> **What needs to be done**: Where the string "podla" appears in a line of the data, show that line.

(Saved entries)
# # # # #
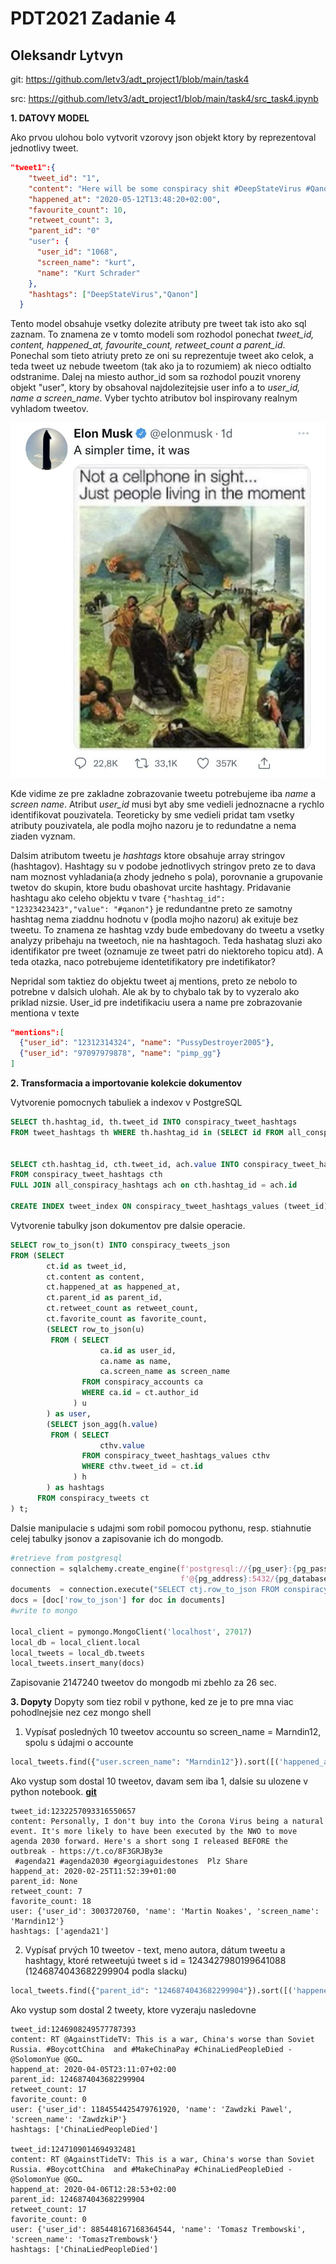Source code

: # PDT2021 Zadanie 4
## Oleksandr Lytvyn

git: https://github.com/letv3/adt_project1/blob/main/task4

src: https://github.com/letv3/adt_project1/blob/main/task4/src_task4.ipynb

**1. DATOVY MODEL**

Ako prvou ulohou bolo vytvorit vzorovy json objekt ktory by reprezentoval jednotlivy tweet.
```json
"tweet1":{
    "tweet_id": "1",
    "content": "Here will be some conspiracy shit #DeepStateVirus #Qanon",
    "happened_at": "2020-05-12T13:48:20+02:00",
    "favourite_count": 10,
    "retweet_count": 3,
    "parent_id": "0"    
    "user": {
      "user_id": "1068",
      "screen_name": "kurt",
      "name": "Kurt Schrader"
    },
    "hashtags": ["DeepStateVirus","Qanon"]
  }
```
Tento model obsahuje vsetky dolezite atributy pre tweet tak isto ako sql zaznam. To znamena ze
v tomto modeli som rozhodol ponechat _tweet_id, content, happened_at, favourite_count, retweet_count a parent_id_.
Ponechal som tieto atriuty preto ze oni su reprezentuje tweet ako celok, a teda tweet uz nebude tweetom 
(tak ako ja to rozumiem) ak nieco odtialto odstranime.
Dalej na miesto author_id som sa rozhodol pouzit vnoreny objekt "user",
ktory by obsahoval najdolezitejsie user info a to _user_id, name a screen_name_. 
Vyber tychto atributov bol inspirovany realnym vyhladom tweetov.

![tweet](./img.png)



Kde vidime ze pre zakladne zobrazovanie tweetu potrebujeme iba _name_ a _screen name_. Atribut
_user_id_ musi byt aby sme vedieli jednoznacne a rychlo identifikovat pouzivatela. Teoreticky by sme vedieli 
pridat tam vsetky atributy pouzivatela, ale podla mojho nazoru je to redundatne a nema ziaden vyznam.

Dalsim atributom tweetu je _hashtags_ ktore obsahuje array stringov  (hashtagov). Hashtagy su v podobe
jednotlivych stringov preto ze to dava nam moznost vyhladania(a zhody jedneho s pola), porovnanie a grupovanie
twetov do skupin, ktore budu obashovat urcite hashtagy. Pridavanie hashtagu ako celeho objektu v  tvare
`{"hashtag_id": "12323423423","value": "#qanon"}` je redundantne preto ze samotny hashtag nema ziaddnu hodnotu v
(podla mojho nazoru) ak exituje bez tweetu. To znamena ze hashtag vzdy bude embedovany do tweetu a vsetky analyzy
pribehaju na tweetoch, nie na hashtagoch. Teda hashatag sluzi ako identifikator pre tweet (oznamuje ze tweet patri do
niektoreho topicu atd). A teda otazka, naco potrebujeme identetifikatory pre indetifikator?

Nepridal som taktiez do objektu tweet aj mentions, preto ze nebolo to potrebne v dalsich ulohah.
Ale ak by to chybalo tak by to vyzeralo ako priklad nizsie. User_id pre indetifikaciu usera a name pre zobrazovanie 
mentiona v texte
```json
"mentions":[
  {"user_id": "12312314324", "name": "PussyDestroyer2005"},
  {"user_id": "97097979878", "name": "pimp_gg"}
]
```

**2. Transformacia a importovanie kolekcie dokumentov**

Vytvorenie pomocnych tabuliek a indexov v PostgreSQL
```sql
SELECT th.hashtag_id, th.tweet_id INTO conspiracy_tweet_hashtags
FROM tweet_hashtags th WHERE th.hashtag_id in (SELECT id FROM all_conspiracy_hashtags) 


SELECT cth.hashtag_id, cth.tweet_id, ach.value INTO conspiracy_tweet_hashtags_values
FROM conspiracy_tweet_hashtags cth
FULL JOIN all_conspiracy_hashtags ach on cth.hashtag_id = ach.id

CREATE INDEX tweet_index ON conspiracy_tweet_hashtags_values (tweet_id)
```

Vytvorenie tabulky json dokumentov pre dalsie operacie.

```sql
SELECT row_to_json(t) INTO conspiracy_tweets_json
FROM (SELECT
		ct.id as tweet_id,
		ct.content as content,
		ct.happened_at as happened_at,
		ct.parent_id as parent_id,
		ct.retweet_count as retweet_count,
		ct.favorite_count as favorite_count,
	  	(SELECT row_to_json(u)
		 FROM (	SELECT
					ca.id as user_id,
					ca.name as name,
					ca.screen_name as screen_name
		  	  	FROM conspiracy_accounts ca 
			   	WHERE ca.id = ct.author_id
			  ) u
		) as user,
	  	(SELECT json_agg(h.value)
		 FROM (	SELECT 
			   		cthv.value	  	
			  	FROM conspiracy_tweet_hashtags_values cthv 
			  	WHERE cthv.tweet_id = ct.id
			  ) h
		) as hashtags	  	
	  FROM conspiracy_tweets ct 	
) t;
```

Dalsie manipulacie s udajmi som robil pomocou pythonu, resp. stiahnutie celej tabulky jsonov
a zapisovanie ich do mongodb.

```python
#retrieve from postgresql
connection = sqlalchemy.create_engine(f'postgresql://{pg_user}:{pg_password}'
                                      f'@{pg_address}:5432/{pg_database}')
documents  = connection.execute("SELECT ctj.row_to_json FROM conspiracy_tweets_json ctj")
docs = [doc['row_to_json'] for doc in documents]
#write to mongo

local_client = pymongo.MongoClient('localhost', 27017)
local_db = local_client.local
local_tweets = local_db.tweets
local_tweets.insert_many(docs)
```
Zapisovanie 2147240 tweetov do mongodb mi zbehlo za 26 sec.

**3. Dopyty**
Dopyty som tiez robil v pythone, ked ze je to pre mna viac pohodlnejsie nez cez mongo shell

   1. Vypísať posledných 10 tweetov accountu so screen_name = Marndin12, spolu s údajmi o accounte
```python
local_tweets.find({"user.screen_name": "Marndin12"}).sort([('happened_at', -1)]).limit(10)
```
Ako vystup som dostal 10 tweetov, davam sem iba 1, dalsie su ulozene v python notebook. 
**[git](https://github.com/letv3/adt_project1/blob/main/task4/src_task4.ipynb)**
```
tweet_id:1232257093316550657
content: Personally, I don't buy into the Corona Virus being a natural event. It's more likely to have been executed by the NWO to move agenda 2030 forward. Here's a short song I released BEFORE the outbreak - https://t.co/8F3GRJBy3e
 #agenda21 #agenda2030 #georgiaguidestones  Plz Share
happend_at: 2020-02-25T11:52:39+01:00
parent_id: None
retweet_count: 7
favorite_count: 18
user: {'user_id': 3003720760, 'name': 'Martin Noakes', 'screen_name': 'Marndin12'}
hashtags: ['agenda21']
```
   2. Vypísať prvých 10 tweetov - text, meno autora, dátum tweetu a hashtagy, 
ktoré retweetujú tweet s id = 1243427980199641088 (1246874043682299904 podla slacku)
```python
local_tweets.find({"parent_id": "1246874043682299904"}).sort([('happened_at', 1)]).limit(10)
```
Ako vystup som dostal 2 tweety, ktore vyzeraju nasledovne
```
tweet_id:1246908249577787393
content: RT @AgainstTideTV: This is a war, China's worse than Soviet Russia. #BoycottChina  and #MakeChinaPay #ChinaLiedPeopleDied - @SolomonYue @GO…
happend_at: 2020-04-05T23:11:07+02:00
parent_id: 1246874043682299904
retweet_count: 17
favorite_count: 0
user: {'user_id': 1184554425479761920, 'name': 'Zawdzki Pawel', 'screen_name': 'ZawdzkiP'}
hashtags: ['ChinaLiedPeopleDied']

tweet_id:1247109014694932481
content: RT @AgainstTideTV: This is a war, China's worse than Soviet Russia. #BoycottChina  and #MakeChinaPay #ChinaLiedPeopleDied - @SolomonYue @GO…
happend_at: 2020-04-06T12:28:53+02:00
parent_id: 1246874043682299904
retweet_count: 17
favorite_count: 0
user: {'user_id': 885448167168364544, 'name': 'Tomasz Trembowski', 'screen_name': 'TomaszTrembowsk'}
hashtags: ['ChinaLiedPeopleDied']
```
# # # # #
> **Exercise solution**:
pridat tam vsetky atributy pouzivatela, ale podla mojho nazoru je to redundatne a nema ziaden vyznam.
(podla mojho nazoru) ak exituje bez tweetu. To znamena ze hashtag vzdy bude embedovany do tweetu a vsetky analyzy
ktoré retweetujú tweet s id = 1243427980199641088 (1246874043682299904 podla slacku)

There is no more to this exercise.